Extract the material below line for line, without altering any wording, and omit the pictures from your answer.
------------------------------------------------------------------------
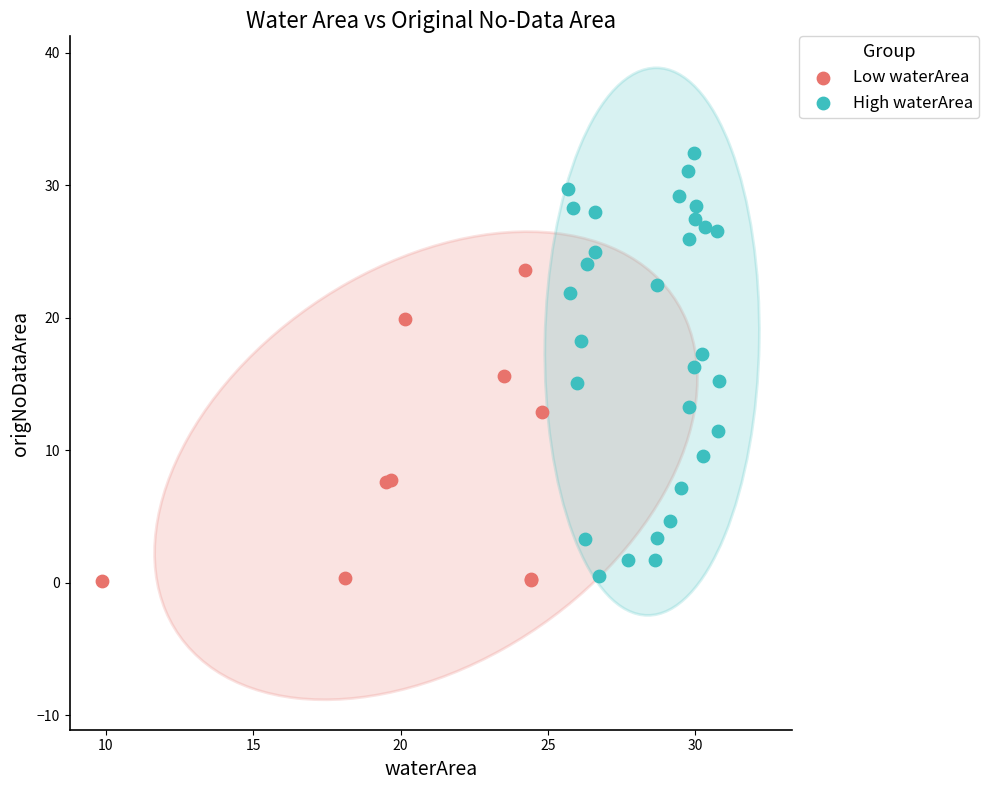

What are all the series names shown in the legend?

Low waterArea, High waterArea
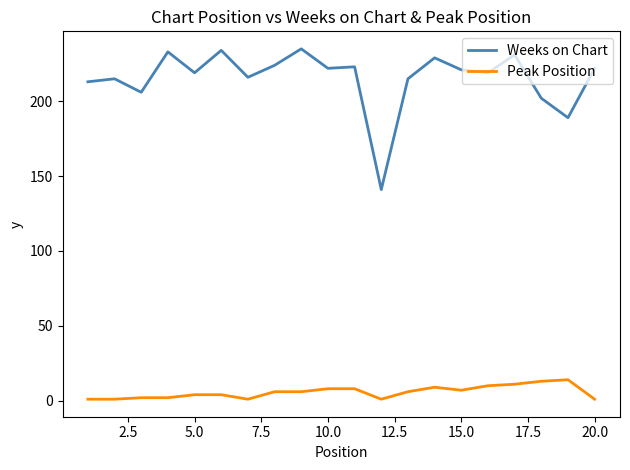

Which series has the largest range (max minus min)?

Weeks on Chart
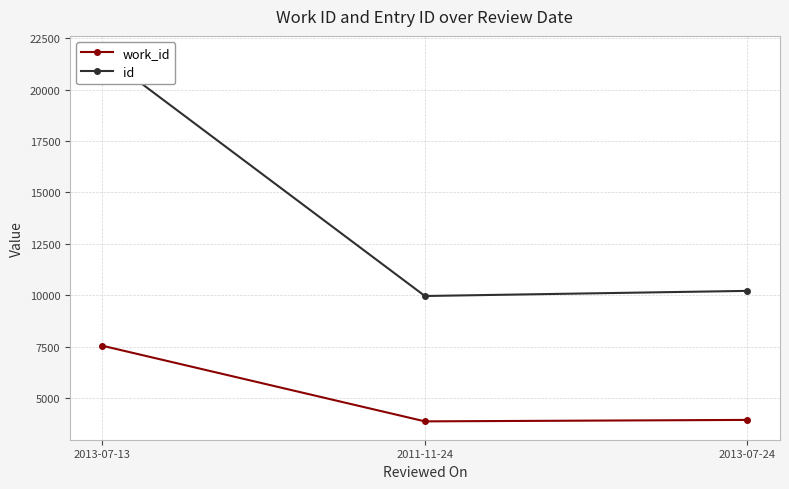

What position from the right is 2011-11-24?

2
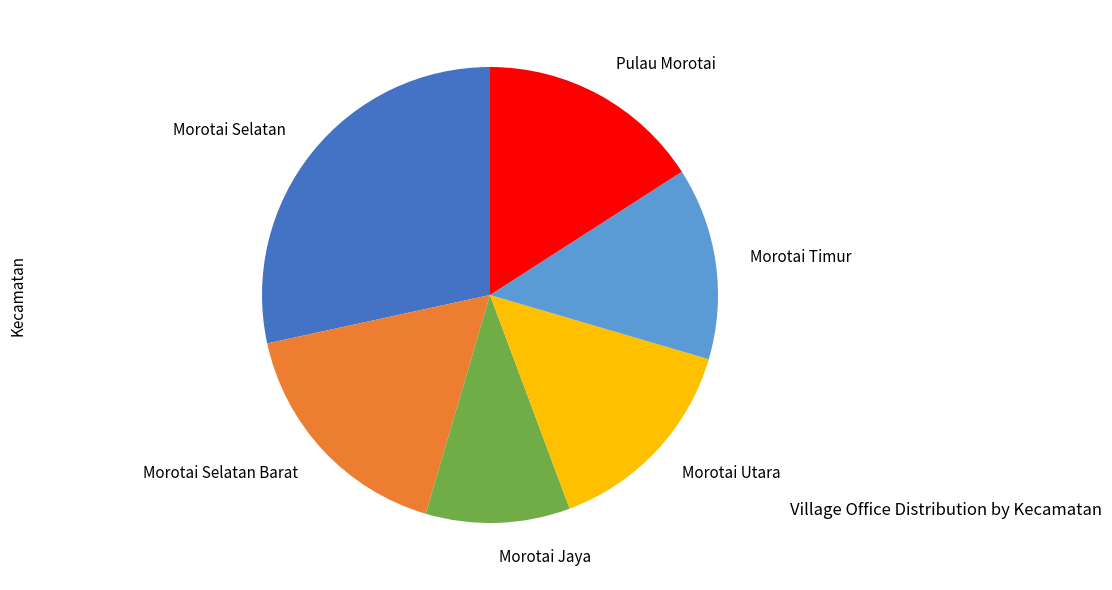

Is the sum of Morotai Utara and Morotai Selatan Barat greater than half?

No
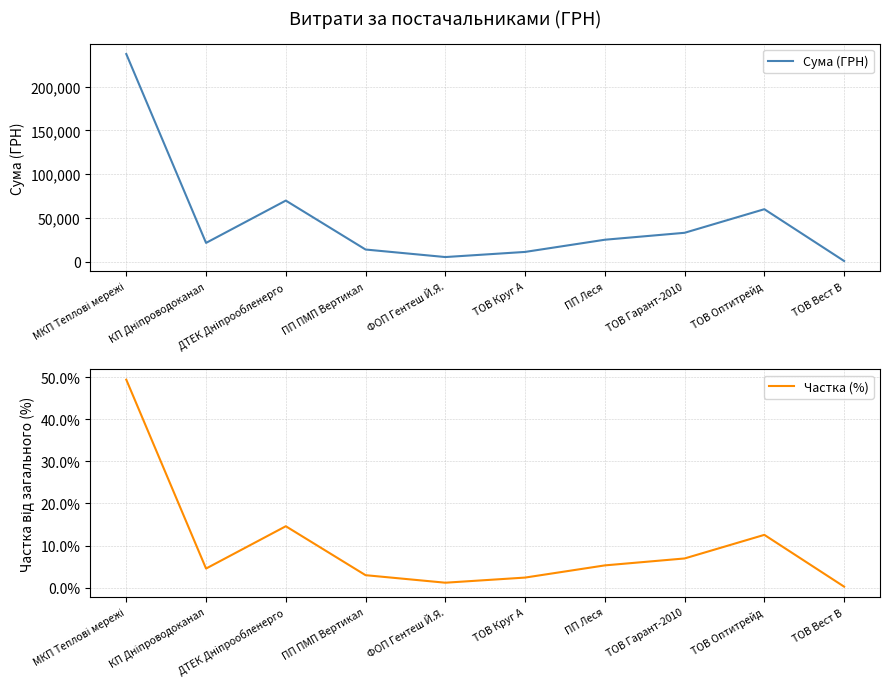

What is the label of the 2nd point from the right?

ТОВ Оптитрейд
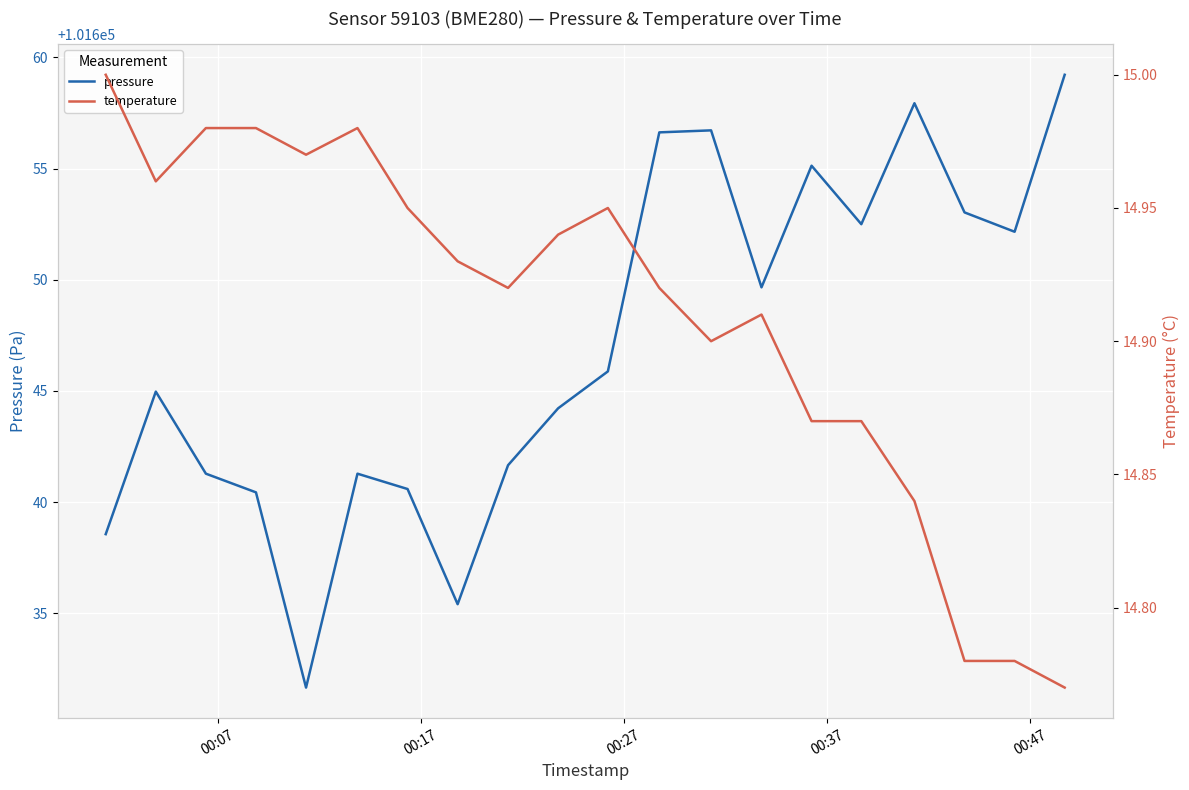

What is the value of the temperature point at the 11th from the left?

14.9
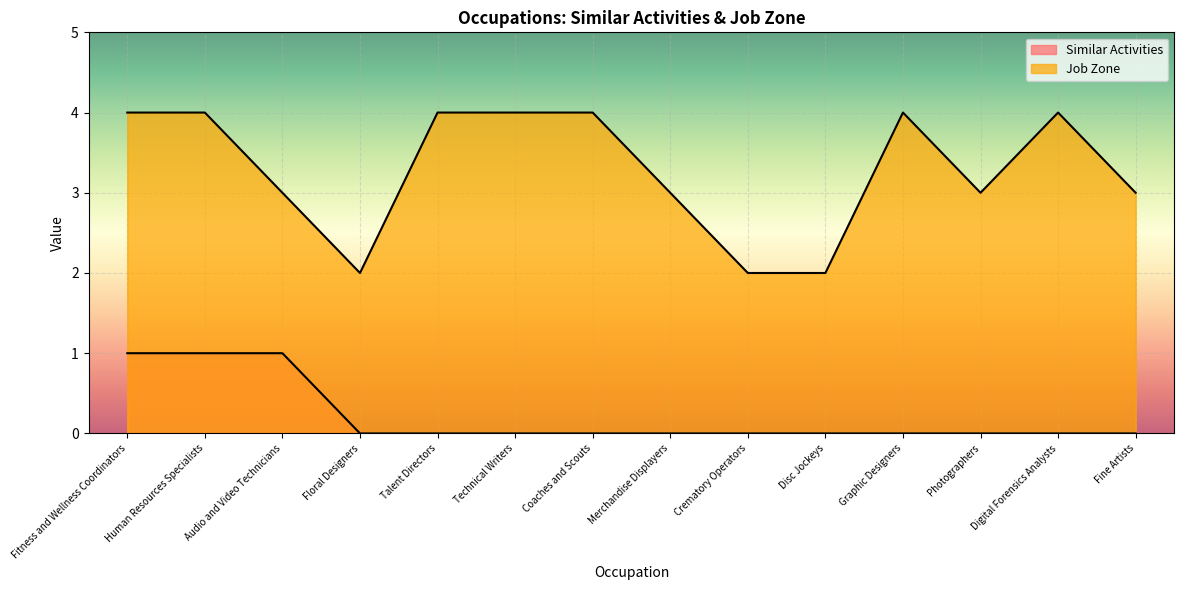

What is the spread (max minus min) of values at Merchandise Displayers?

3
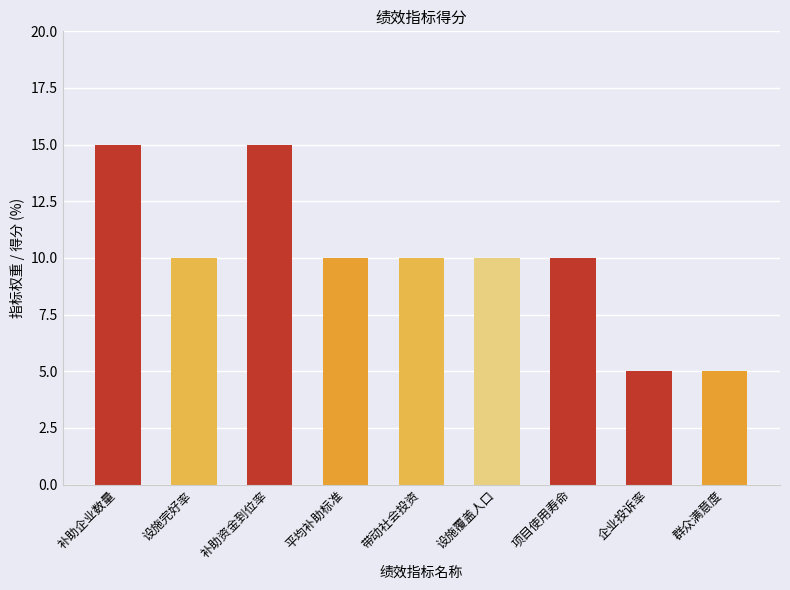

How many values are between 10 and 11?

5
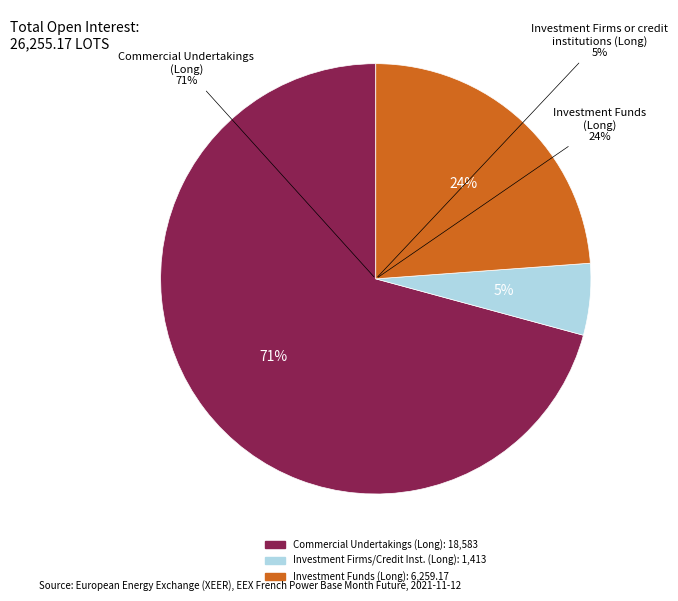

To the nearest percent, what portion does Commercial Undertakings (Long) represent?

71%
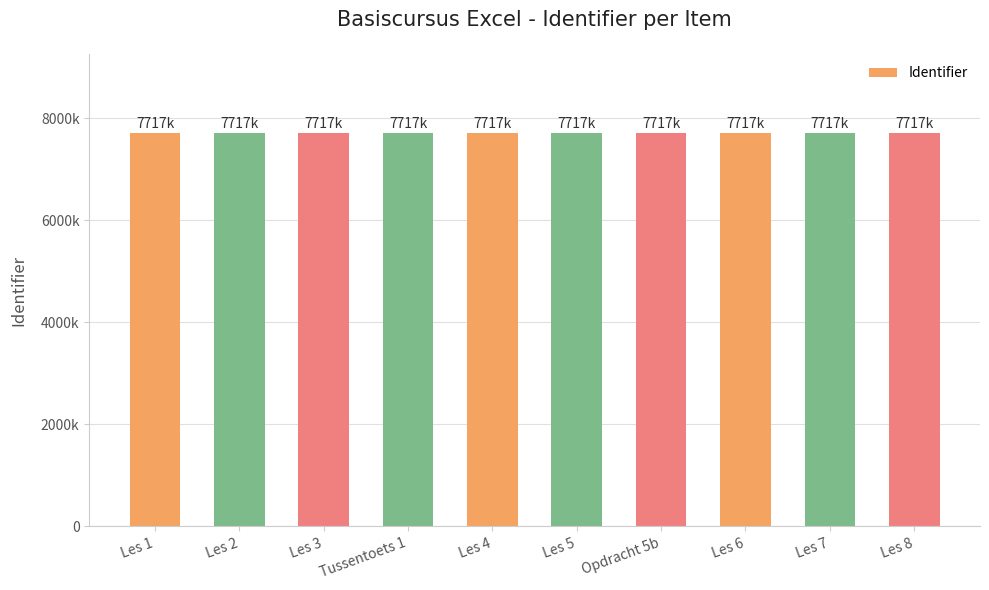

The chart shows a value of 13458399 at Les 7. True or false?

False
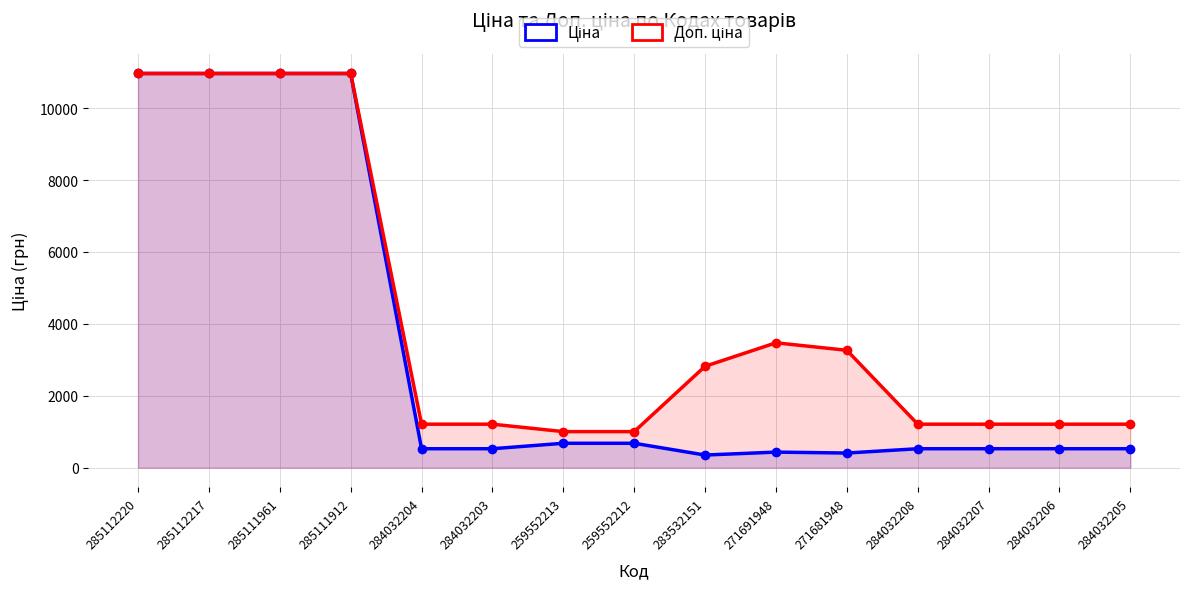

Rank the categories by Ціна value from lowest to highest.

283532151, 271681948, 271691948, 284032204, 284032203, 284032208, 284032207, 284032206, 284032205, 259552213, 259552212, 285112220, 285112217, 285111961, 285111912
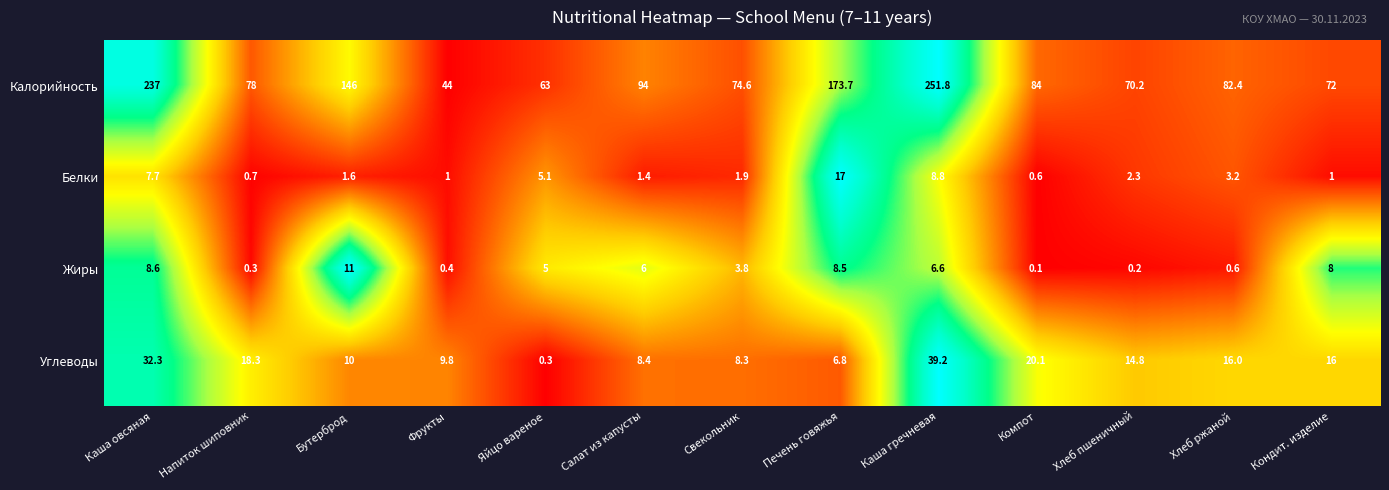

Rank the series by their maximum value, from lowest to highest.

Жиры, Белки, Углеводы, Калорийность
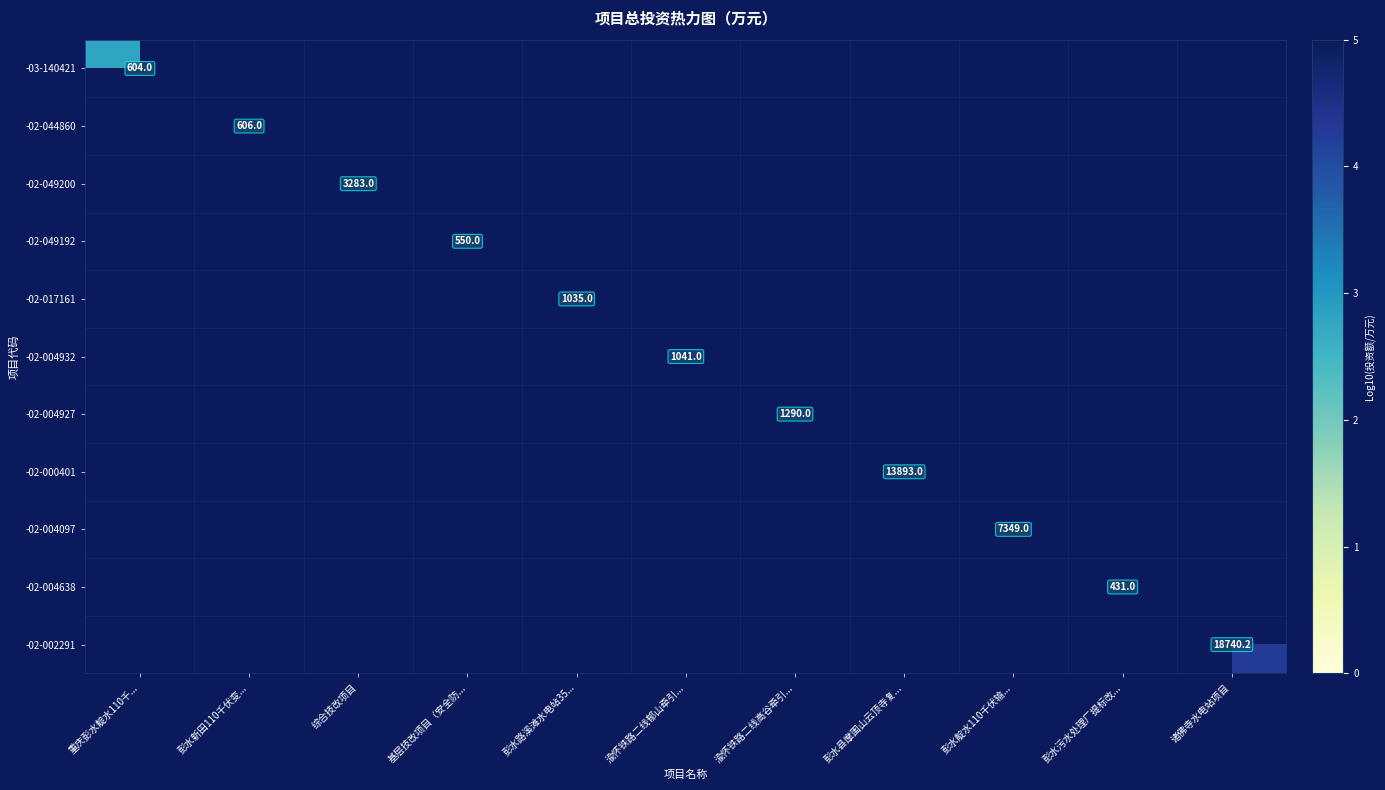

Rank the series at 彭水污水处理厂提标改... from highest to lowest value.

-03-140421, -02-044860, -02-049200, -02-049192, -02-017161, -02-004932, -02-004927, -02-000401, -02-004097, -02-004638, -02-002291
------------------------------------------------------------------------
■ **Solved exercise**
What are all the series names shown in the legend?

Low waterArea, High waterArea

Which series has the largest range (max minus min)?

Weeks on Chart

What position from the right is 2011-11-24?

2

Is the sum of Morotai Utara and Morotai Selatan Barat greater than half?

No

What is the label of the 2nd point from the right?

ТОВ Оптитрейд

What is the value of the temperature point at the 11th from the left?

14.9

What is the spread (max minus min) of values at Merchandise Displayers?

3

How many values are between 10 and 11?

5

To the nearest percent, what portion does Commercial Undertakings (Long) represent?

71%

The chart shows a value of 13458399 at Les 7. True or false?

False

Rank the categories by Ціна value from lowest to highest.

283532151, 271681948, 271691948, 284032204, 284032203, 284032208, 284032207, 284032206, 284032205, 259552213, 259552212, 285112220, 285112217, 285111961, 285111912

Rank the series by their maximum value, from lowest to highest.

Жиры, Белки, Углеводы, Калорийность

Rank the series at 彭水污水处理厂提标改... from highest to lowest value.

-03-140421, -02-044860, -02-049200, -02-049192, -02-017161, -02-004932, -02-004927, -02-000401, -02-004097, -02-004638, -02-002291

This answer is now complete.